We have spent a few lazy mornings and afternoons playing lizard-in-the-sun at Ridge Street Coffee, where the windows are large, the Fat Jerry's are smooth and delicious, and the artwork is ever-changing. What a respite from the cold that place is! Time seems to stand still for a little while when I sit in their sunlit red chair with my kids snuggled close. I kind of wish I was there right now...

The owner of Baker's Dream, Likling Khoo, is nearly personally responsible for that extra cushion around my middle. I mean, I know she didn't force-feed me any of those delicious baked goods, but if they weren't so darned good I would not have felt the need to stop in several times per week! Did I mention our entire family is on a first-name basis with Ms. Khoo? That's how you know you have a problem. Do they have Baked Goods Anonymous? In all seriousness, if you find yourself in a cannoli emergency or if you need an eclair - stat!, then do stop by. Tell them Sara, Harrison, and Emma sent you, and you will be well taken care of.

We have also spent a great deal of time at Crandall Public Library, whose recent renovation has created a welcoming mix of both airy modern and historic spaces. I love that I can still climb the old staircase to the second floor, tracing my fingers along the marble just the way I did when I was a little girl, only these days I am teaching my little boy and girl to enjoy the feel of the cool marble, to appreciate the history in such a place. I love that my children are growing up knowing the value of such an incredible resource. We spend hours in the stacks looking at art books, discovering new favorite children's authors, and sitting in the quiet reading room with piles of pages. When I was little I loved to sit in one particular window in the library, the one that was deep-set and overlooked city park's lovely old trees, and I have recently had the particular delight of watching my children sit in that very window to gaze upon the world beyond. We visit Crandall a few times a week and this is a habit that I am happy to have fallen into.

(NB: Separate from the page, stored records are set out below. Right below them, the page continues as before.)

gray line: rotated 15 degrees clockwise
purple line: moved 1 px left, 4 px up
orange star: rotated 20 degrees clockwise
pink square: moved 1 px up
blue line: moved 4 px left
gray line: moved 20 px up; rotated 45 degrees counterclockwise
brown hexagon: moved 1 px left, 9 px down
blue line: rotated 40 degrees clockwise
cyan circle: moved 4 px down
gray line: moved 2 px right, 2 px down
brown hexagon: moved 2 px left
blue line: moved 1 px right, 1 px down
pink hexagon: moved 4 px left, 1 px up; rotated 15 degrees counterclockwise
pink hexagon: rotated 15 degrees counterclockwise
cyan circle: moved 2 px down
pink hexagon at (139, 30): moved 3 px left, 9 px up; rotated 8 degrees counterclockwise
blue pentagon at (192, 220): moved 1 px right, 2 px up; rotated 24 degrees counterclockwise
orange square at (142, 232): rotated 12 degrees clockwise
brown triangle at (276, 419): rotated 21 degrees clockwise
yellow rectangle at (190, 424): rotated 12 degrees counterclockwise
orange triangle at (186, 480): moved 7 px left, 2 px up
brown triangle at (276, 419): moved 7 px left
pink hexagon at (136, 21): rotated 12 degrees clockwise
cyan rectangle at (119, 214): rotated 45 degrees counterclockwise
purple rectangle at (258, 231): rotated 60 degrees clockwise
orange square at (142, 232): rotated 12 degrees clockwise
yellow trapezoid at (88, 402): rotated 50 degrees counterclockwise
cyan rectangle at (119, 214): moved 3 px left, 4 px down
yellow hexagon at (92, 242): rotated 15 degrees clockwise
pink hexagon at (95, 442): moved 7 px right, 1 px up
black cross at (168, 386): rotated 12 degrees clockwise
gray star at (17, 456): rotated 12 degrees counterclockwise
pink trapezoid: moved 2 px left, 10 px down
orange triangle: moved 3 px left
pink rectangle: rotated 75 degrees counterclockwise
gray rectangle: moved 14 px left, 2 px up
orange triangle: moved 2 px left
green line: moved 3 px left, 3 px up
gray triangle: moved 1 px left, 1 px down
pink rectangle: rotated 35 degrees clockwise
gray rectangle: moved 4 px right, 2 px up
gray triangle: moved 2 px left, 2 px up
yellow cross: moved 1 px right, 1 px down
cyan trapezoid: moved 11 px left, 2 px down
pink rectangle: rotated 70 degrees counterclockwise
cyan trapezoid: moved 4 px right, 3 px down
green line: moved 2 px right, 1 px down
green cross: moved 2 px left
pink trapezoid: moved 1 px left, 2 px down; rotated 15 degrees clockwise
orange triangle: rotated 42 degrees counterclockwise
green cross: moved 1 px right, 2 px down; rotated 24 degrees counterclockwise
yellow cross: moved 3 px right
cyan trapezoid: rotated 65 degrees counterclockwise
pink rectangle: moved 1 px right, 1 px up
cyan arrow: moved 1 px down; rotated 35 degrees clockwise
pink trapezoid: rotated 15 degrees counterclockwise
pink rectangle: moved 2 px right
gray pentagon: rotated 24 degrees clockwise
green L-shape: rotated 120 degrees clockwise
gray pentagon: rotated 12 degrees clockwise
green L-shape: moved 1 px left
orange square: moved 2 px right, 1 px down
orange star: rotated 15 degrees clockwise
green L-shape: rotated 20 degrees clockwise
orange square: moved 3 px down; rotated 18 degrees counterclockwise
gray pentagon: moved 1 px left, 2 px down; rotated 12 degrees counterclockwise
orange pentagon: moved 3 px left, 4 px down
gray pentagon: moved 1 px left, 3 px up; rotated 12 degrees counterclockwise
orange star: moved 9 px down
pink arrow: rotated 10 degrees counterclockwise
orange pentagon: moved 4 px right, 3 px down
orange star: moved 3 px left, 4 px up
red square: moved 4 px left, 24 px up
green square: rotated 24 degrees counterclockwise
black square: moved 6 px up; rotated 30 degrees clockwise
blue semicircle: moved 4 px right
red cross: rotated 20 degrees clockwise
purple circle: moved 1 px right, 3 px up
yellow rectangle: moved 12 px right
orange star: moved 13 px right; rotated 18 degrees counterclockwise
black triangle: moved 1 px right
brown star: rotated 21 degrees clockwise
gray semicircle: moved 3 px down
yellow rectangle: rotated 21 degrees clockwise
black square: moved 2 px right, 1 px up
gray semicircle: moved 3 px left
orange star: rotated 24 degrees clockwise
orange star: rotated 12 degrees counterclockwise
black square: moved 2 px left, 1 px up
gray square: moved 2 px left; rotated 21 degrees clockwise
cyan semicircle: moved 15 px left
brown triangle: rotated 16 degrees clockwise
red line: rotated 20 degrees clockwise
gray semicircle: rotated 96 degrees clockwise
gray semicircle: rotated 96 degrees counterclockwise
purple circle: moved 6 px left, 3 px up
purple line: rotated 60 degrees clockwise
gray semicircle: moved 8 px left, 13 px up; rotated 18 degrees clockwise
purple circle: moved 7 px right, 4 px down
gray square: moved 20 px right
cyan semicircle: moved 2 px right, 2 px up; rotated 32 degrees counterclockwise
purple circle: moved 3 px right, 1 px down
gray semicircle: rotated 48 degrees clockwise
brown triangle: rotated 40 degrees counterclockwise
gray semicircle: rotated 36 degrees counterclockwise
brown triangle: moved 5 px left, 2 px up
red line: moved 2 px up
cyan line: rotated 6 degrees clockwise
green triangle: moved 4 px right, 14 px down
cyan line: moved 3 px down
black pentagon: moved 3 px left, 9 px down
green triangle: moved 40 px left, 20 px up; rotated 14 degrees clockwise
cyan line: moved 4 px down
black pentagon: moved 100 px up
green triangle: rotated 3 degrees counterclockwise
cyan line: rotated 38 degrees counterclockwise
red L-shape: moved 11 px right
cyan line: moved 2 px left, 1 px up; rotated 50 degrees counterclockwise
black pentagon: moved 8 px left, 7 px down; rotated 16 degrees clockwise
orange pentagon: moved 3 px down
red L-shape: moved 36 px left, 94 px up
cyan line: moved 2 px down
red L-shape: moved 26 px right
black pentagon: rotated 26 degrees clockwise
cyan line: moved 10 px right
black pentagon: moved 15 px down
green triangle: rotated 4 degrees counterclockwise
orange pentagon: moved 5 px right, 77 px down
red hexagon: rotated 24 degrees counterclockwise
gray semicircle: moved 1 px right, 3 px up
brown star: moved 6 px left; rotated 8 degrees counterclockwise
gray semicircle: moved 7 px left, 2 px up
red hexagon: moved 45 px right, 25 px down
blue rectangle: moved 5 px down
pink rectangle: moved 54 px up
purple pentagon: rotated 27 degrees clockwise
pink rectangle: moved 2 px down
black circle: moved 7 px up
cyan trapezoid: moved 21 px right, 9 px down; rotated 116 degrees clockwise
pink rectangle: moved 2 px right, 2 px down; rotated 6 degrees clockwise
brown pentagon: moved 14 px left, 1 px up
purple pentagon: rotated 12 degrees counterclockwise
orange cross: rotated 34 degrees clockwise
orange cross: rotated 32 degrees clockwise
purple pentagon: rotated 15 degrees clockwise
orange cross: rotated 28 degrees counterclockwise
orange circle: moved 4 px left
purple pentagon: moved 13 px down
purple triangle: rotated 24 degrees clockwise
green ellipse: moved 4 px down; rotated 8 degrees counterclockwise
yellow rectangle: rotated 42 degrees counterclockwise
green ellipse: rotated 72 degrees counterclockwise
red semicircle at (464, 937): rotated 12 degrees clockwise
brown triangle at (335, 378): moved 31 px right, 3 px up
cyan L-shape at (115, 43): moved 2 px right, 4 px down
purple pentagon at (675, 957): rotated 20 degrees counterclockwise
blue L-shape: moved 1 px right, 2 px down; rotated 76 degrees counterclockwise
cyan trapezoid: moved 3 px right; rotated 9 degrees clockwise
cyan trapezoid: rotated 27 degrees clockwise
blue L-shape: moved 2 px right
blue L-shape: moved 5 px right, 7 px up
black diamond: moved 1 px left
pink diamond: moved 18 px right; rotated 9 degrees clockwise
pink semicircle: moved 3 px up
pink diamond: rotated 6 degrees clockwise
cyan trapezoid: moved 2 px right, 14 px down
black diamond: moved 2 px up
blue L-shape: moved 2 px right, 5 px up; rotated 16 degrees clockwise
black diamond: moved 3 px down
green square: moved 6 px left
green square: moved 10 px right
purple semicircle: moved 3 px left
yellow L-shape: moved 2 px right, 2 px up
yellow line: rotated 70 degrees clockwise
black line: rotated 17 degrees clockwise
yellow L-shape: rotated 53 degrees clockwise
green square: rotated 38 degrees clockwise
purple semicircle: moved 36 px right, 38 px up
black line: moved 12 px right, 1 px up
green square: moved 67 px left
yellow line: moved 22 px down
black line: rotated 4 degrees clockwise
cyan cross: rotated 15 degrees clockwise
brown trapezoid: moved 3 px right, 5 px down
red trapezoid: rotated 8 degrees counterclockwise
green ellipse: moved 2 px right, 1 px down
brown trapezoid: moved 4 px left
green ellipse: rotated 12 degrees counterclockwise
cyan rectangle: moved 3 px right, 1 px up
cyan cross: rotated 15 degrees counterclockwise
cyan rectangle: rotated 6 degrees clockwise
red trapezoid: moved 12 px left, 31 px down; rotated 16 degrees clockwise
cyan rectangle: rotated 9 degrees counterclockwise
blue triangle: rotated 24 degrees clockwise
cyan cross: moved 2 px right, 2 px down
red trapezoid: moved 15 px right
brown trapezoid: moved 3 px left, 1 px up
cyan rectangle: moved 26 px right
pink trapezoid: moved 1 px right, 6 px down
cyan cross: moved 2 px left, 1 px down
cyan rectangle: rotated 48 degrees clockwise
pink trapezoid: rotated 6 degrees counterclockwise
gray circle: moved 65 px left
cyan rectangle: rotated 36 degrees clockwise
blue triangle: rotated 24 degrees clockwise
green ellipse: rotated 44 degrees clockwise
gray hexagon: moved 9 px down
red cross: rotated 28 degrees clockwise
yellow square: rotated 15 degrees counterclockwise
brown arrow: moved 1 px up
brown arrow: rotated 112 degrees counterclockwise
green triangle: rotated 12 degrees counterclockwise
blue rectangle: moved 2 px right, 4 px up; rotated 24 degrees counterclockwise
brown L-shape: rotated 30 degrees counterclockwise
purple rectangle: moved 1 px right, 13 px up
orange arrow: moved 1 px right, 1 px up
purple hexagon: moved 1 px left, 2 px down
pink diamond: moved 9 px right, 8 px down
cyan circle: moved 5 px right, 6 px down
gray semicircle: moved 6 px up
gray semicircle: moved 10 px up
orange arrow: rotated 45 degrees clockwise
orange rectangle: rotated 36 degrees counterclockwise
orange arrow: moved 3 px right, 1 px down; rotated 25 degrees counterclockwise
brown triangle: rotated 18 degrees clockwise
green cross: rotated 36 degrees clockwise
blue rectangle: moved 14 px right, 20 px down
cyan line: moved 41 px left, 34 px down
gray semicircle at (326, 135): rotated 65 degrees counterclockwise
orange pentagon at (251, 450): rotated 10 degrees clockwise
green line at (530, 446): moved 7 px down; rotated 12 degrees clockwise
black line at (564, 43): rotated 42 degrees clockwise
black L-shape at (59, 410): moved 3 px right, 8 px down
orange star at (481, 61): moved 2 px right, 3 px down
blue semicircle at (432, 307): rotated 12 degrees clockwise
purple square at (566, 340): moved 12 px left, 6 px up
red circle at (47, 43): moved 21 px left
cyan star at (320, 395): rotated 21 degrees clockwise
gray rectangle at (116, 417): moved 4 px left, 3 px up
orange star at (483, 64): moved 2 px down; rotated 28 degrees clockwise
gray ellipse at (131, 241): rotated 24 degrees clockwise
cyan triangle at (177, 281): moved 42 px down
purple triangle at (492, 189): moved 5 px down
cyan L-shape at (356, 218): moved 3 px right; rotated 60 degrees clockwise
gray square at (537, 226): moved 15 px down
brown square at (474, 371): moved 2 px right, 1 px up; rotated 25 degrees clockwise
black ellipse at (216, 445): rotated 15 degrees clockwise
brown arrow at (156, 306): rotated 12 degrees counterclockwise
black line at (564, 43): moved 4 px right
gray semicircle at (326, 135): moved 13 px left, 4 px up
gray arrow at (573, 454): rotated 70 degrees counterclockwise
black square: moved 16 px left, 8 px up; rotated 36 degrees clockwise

Crandall Park! How could I have forgotten to mention it? One of the big trade-offs in moving to the city was losing our big yard in the suburbs. I do miss our yard, but the next best thing to having a big yard is having a huge park only a short walk from home. Despite the cold of winter, the park is an active hub in this community, with sledding hills and great fields for snowman-building, lighted trails for snowshoes and cross country skiing, and a pond for hockey and skating. We find it hard not to get out and enjoy the winter when we see so many other families doing just that each day as we pass by the park. I truly think we've been outdoors more this winter than any other winter spent in NY as adults. Hooray for the park!

This has been my happiest winter since coming back to New York and I know it has a lot to do with location, location, location. I love looking out of our windows and seeing other people. Living so close by our neighbors doesn't bother me at all, surprisingly. I thought I cherished the privacy of a country-sized lot, but in reality I like the idea of living like bees in a hive. There is comfort in seeing other chimneys emitting puffs of smoke, in chatting with neighbors while I shovel the walk, in meeting new families while playing at the park...the feeling of community seems to outweigh any feelings of winter isolation. I just don't have those winter blues this year, probably because we are so often out and about.